INSTRUCTIONS TO FOLLOW. Apart from the images, every record here needs to be copied exactly.

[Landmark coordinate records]

_ _ _ _

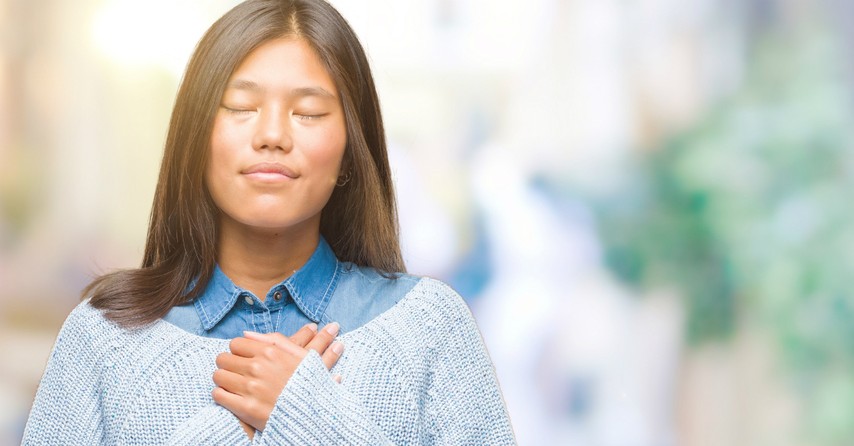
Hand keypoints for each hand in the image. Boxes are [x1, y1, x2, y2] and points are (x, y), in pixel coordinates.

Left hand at [212, 322, 343, 431]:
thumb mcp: (299, 355)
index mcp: (270, 352)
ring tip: (234, 384)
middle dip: (228, 364)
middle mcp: (258, 367)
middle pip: (223, 358)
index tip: (243, 358)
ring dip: (224, 379)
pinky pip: (219, 395)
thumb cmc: (306, 382)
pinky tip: (232, 397)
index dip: (238, 351)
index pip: (236, 343)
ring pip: (218, 376)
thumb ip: (274, 340)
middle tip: (236, 372)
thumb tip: (246, 333)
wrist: (314, 413)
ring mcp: (251, 388)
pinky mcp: (246, 408)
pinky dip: (222, 395)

_ _ _ _

PROBLEM SOLUTION.
Hand keypoints for each hand in the image. Boxes are [x1, y1, x2, y2] and points are (x, y), in pixel coordinates.

Left hand at [212, 322, 343, 431]:
thumb mcp: (299, 355)
index mcp: (270, 352)
ring tip: (234, 384)
middle dip: (228, 364)
middle mcp: (258, 367)
middle pip: (223, 358)
index tip: (243, 358)
ring dip: (224, 379)
pinky pip: (219, 395)
thumb cmc: (306, 382)
pinky tip: (232, 397)
index dip: (238, 351)
index pip: (236, 343)
ring pip: (218, 376)
thumb ip: (274, 340)
middle tip: (236, 372)
thumb tip: (246, 333)
wrist: (314, 413)
ring mcp: (251, 388)
pinky mcp: (246, 408)
pinky dip: (222, 395)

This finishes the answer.